A review by camreading
Supper Club by Lara Williams

4.0

If you enjoyed the quintessential white-girl-with-mental-health-issues vibe of My Year of Rest and Relaxation but are looking for something that's not quite as god damned depressing, this is your read. I teetered back and forth between rating this a 3 or a 4 (ideally would rate 3.5) but in all honesty, I had a great time reading it. I finished it within three days, felt drawn to it on my breaks at work and was excited to read more when I woke up in the morning. Williams uses the protagonist to address feelings of social anxiety, not having a place in the world, aimlessness, lack of ambition/goals and more in a way that I feel could resonate with many. Roberta's interactions with each character serve to showcase different parts of herself, and I liked that the author didn't always have to say outright what Roberta was feeling after an interaction or dialogue, as it felt like partway through the book we knew the character well enough to infer what she felt. The relationship between Stevie and Roberta as this all-encompassing, larger-than-life, inherently-romantic-but-simply-platonic ordeal is something I think many queer people can understand (i.e. borrowing the trope of that one friend you were really oddly close with in middle/high school or college before realizing you were queer) and I wish it had been explored more, especially at the end.

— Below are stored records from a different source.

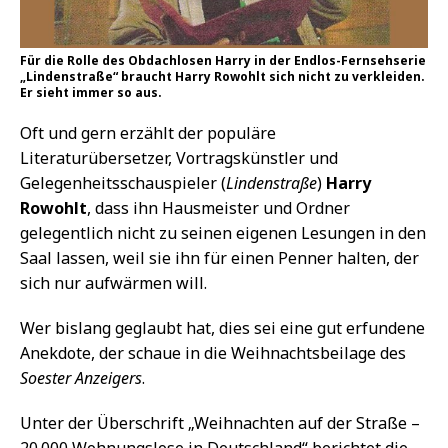
Für die Rolle des Obdachlosen Harry in der Endlos-Fernsehserie
„Lindenstraße“ braucht Harry Rowohlt sich nicht zu verkleiden.
Er sieht immer so aus.
Oft und gern erzählt der populäre
Literaturübersetzer, Vortragskünstler und
Gelegenheitsschauspieler (
Lindenstraße
)
Harry
Rowohlt
, dass ihn Hausmeister und Ordner
gelegentlich nicht zu seinen eigenen Lesungen in den
Saal lassen, weil sie ihn für einen Penner halten, der
sich nur aufwärmen will.
Wer bislang geglaubt hat, dies sei eine gut erfundene
Anekdote, der schaue in die Weihnachtsbeilage des
Soester Anzeigers
.
Unter der Überschrift „Weihnachten auf der Straße –
20.000 Wohnungslose in Deutschland“ berichtet die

When reading realistic fiction, I find myself always asking of the characters, "why don't they just communicate with each other!?" which this book is no exception to, but the miscommunications between Roberta and Stevie, Adnan, Arnold, etc. did feel understandable to me. I say that loosely as the entire time Adnan expressed his disapproval for supper club / Stevie as a friend I just thought "did I accidentally skip a page? do I need to go back and reread something?" as I felt there was so little background for WHY he felt that way, WHY it bothered him so damn much. This part of the ending was also unsatisfactory for me, not knowing the result of Adnan and Roberta's falling-out, but I'll allow that it sort of makes sense as a plot device for the ending, allowing the reader to conjure multiple possibilities of what we think may have happened.
At times, this book felt like talking to a friend. I think Williams did well with the time sequencing - switching between Roberta's present life and her college years was easy to follow for me, which not all authors achieve with that type of flip-flop setting. I wasn't as impressed with the food narratives and recipe descriptions that often introduced the chapter, though I understood what the author was trying to do with them. Unfortunately to me they felt a bit on the nose, or unnecessary to just say whatever was trying to be said.
I enjoyed how this book equally saw Roberta's struggles for romance and for friendship/companionship, and how it implied throughout that both are worthy if not equal pursuits. If you've struggled making friends as an adult, it's uplifting to see how Roberta does so too for near a decade of adulthood before finding herself surrounded by several lovely, unique women in a way that she couldn't have expected. I've read other reviews that talk about how it's hard for them to sympathize with Roberta's search for friendship when she frequently turns down offers from her flatmates to socialize and generally refuses to help herself - and while that frustrates me too, I think it's indicative of that feeling where you'd prefer not to try so that you aren't stung by failure rather than seize those opportunities for potential friendship only to still end up alone. Even with Supper Club's issues (as some other reviews have mentioned), I would still venture to read another Lara Williams book in the future.